What the exercise asks
Which lines of the entries below run from the one holding "Christian Eriksen" to the one holding "dijo que significan", inclusive? Set down exactly those lines and no others.

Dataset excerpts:
=======

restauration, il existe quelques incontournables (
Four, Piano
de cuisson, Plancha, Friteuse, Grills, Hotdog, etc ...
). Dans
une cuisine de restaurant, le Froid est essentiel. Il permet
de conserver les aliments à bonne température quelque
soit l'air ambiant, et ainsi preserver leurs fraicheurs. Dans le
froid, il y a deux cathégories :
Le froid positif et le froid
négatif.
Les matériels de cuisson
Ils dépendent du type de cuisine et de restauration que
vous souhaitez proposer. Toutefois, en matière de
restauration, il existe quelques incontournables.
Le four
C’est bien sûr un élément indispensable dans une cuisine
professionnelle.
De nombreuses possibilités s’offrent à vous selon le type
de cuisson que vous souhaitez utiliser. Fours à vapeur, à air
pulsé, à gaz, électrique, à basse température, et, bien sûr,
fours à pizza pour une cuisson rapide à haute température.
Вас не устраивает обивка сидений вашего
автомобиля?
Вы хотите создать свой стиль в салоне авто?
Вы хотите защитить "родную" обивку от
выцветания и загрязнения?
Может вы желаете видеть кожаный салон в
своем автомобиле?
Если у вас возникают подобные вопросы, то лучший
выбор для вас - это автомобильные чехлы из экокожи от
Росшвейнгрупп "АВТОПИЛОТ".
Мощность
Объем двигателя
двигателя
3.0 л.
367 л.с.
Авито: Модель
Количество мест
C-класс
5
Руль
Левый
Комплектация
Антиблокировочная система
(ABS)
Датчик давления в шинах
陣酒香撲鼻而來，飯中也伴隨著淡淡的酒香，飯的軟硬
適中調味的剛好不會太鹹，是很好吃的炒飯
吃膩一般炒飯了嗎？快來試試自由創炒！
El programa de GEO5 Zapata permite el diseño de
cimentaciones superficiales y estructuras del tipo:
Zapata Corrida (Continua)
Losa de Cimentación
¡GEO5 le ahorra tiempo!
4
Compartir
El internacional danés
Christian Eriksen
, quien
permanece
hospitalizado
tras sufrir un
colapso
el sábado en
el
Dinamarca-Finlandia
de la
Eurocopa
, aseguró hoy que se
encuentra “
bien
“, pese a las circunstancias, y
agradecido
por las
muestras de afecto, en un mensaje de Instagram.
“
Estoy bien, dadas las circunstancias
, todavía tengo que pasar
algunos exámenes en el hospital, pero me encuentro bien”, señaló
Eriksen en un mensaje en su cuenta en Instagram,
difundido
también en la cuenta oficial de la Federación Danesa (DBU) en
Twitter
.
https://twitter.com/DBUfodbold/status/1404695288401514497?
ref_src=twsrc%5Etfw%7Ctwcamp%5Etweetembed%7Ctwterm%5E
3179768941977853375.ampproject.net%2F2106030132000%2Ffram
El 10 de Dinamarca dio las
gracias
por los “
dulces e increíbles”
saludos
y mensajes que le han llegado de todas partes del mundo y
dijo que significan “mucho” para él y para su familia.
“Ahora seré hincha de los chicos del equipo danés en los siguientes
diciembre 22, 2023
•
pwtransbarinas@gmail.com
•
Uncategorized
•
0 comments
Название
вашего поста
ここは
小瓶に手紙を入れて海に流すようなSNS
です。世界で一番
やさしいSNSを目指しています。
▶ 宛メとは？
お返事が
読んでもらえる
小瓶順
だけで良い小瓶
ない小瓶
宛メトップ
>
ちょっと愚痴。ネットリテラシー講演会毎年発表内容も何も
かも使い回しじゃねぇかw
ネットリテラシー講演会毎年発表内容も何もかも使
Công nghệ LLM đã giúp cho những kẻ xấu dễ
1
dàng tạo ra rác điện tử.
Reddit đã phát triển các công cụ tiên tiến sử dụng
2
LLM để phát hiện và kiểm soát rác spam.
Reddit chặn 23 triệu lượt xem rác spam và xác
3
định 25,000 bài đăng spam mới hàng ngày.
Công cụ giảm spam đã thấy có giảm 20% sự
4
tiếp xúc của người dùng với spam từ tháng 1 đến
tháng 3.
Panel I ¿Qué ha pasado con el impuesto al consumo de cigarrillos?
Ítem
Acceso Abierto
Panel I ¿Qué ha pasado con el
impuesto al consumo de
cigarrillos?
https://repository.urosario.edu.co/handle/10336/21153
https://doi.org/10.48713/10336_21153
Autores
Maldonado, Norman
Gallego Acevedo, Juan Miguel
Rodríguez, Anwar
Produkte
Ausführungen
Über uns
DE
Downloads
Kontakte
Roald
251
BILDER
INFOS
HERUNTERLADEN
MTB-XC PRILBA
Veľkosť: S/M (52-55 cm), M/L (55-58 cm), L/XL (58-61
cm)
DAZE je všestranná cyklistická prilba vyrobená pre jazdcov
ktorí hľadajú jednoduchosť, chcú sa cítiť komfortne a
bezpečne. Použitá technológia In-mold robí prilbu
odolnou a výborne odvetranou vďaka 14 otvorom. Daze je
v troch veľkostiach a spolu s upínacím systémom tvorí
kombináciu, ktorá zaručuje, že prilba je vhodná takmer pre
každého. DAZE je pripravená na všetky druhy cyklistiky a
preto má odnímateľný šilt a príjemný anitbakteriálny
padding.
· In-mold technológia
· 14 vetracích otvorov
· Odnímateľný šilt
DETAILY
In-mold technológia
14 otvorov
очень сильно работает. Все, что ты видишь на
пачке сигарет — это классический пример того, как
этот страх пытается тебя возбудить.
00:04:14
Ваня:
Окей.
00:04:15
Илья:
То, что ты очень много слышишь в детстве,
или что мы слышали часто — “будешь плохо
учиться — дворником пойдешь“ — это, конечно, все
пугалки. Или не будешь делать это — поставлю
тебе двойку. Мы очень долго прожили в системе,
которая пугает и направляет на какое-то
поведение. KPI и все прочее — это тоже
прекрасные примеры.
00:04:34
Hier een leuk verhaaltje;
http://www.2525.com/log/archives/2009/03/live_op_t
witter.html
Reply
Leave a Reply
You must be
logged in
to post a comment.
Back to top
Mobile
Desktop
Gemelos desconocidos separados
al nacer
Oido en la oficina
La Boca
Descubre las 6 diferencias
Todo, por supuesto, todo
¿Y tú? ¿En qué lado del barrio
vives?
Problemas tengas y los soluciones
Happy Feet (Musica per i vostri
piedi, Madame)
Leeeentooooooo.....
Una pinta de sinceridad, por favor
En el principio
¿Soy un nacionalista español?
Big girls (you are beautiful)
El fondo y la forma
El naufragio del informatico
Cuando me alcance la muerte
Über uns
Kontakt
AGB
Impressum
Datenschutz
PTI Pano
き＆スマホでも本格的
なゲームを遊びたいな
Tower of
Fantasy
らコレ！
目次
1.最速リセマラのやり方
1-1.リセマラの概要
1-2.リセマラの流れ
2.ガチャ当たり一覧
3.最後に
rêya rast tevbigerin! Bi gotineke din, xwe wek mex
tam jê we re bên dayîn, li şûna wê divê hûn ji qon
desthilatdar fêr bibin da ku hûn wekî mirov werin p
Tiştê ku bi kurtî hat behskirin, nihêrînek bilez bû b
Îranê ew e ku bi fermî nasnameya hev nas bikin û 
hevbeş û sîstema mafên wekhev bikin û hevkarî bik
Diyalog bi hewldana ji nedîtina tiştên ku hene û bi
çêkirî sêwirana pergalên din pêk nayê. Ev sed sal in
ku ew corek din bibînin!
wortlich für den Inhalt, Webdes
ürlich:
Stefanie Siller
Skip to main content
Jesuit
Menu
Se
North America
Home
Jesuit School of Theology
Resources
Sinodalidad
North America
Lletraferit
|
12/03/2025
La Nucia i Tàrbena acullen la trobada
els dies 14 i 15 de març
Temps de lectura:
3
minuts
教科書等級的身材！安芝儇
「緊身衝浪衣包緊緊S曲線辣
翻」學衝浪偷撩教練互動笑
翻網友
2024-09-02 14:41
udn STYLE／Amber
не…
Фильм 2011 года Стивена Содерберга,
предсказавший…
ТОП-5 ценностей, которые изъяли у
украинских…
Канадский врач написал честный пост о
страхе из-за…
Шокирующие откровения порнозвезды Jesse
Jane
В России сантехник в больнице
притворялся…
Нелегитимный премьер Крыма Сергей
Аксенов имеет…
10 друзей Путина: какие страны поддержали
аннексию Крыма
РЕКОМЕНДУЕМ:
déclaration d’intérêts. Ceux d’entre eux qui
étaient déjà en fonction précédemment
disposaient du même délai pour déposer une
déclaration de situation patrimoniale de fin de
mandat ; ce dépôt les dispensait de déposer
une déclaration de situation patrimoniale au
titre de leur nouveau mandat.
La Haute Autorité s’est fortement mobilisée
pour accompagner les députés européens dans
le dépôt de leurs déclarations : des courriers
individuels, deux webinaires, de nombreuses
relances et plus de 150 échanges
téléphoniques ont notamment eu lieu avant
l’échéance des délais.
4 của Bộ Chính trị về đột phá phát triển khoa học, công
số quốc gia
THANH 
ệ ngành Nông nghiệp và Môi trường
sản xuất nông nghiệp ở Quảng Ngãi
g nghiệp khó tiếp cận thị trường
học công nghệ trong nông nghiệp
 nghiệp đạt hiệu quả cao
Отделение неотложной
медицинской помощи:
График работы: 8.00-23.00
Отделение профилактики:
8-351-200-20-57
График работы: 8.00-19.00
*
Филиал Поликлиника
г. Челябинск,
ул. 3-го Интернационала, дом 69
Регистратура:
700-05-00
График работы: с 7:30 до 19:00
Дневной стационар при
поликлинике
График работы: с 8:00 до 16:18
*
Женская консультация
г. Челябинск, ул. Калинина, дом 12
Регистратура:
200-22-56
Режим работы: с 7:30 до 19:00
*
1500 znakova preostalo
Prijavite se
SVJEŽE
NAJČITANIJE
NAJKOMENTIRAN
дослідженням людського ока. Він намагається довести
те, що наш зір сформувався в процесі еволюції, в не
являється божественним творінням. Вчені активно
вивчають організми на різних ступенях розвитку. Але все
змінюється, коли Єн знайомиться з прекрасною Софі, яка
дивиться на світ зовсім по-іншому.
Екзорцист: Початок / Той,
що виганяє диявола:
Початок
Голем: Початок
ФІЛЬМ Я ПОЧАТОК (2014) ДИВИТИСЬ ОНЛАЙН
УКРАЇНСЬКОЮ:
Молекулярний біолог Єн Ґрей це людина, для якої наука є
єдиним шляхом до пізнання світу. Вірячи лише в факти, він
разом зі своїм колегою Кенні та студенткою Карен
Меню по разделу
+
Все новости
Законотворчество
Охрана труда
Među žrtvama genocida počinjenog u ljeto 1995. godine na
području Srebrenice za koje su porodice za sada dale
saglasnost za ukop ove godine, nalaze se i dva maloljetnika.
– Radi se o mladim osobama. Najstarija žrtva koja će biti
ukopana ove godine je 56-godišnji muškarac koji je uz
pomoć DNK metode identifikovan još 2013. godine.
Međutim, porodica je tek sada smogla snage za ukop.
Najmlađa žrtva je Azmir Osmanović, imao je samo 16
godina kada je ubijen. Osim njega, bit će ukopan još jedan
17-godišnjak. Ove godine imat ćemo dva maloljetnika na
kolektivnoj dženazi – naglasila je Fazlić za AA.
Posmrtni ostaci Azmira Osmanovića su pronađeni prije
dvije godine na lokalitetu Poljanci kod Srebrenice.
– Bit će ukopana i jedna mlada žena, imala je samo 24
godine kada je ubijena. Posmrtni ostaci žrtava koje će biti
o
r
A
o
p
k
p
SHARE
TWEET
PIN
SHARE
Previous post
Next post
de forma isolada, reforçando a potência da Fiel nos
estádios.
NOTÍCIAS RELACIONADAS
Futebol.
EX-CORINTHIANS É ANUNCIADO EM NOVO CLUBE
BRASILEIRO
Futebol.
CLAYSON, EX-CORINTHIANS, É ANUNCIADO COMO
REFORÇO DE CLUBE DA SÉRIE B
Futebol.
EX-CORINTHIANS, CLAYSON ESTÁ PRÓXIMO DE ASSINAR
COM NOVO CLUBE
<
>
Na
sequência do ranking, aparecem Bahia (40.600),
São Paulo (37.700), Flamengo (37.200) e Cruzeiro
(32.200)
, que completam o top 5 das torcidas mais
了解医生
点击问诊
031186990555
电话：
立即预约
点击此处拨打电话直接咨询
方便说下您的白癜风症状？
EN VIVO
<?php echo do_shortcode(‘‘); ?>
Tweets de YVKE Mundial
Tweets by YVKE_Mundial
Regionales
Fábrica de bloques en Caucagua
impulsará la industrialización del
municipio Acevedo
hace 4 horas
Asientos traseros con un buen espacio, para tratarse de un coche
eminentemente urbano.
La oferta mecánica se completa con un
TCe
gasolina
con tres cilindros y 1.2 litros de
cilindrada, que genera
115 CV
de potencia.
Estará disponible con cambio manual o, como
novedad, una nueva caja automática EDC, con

=======

Exercise result
Christian Eriksen
, quien
permanece
hospitalizado
tras sufrir un
colapso
el sábado en
el
Dinamarca-Finlandia
de la
Eurocopa
, aseguró hoy que se
encuentra “
bien
“, pese a las circunstancias, y
agradecido
por las
muestras de afecto, en un mensaje de Instagram.
“
Estoy bien, dadas las circunstancias
, todavía tengo que pasar
algunos exámenes en el hospital, pero me encuentro bien”, señaló
Eriksen en un mensaje en su cuenta en Instagram,
difundido
también en la cuenta oficial de la Federación Danesa (DBU) en
Twitter
.
https://twitter.com/DBUfodbold/status/1404695288401514497?
ref_src=twsrc%5Etfw%7Ctwcamp%5Etweetembed%7Ctwterm%5E
3179768941977853375.ampproject.net%2F2106030132000%2Ffram
El 10 de Dinamarca dio las
gracias
por los “
dulces e increíbles”
saludos
y mensajes que le han llegado de todas partes del mundo y
dijo que significan “mucho” para él y para su familia.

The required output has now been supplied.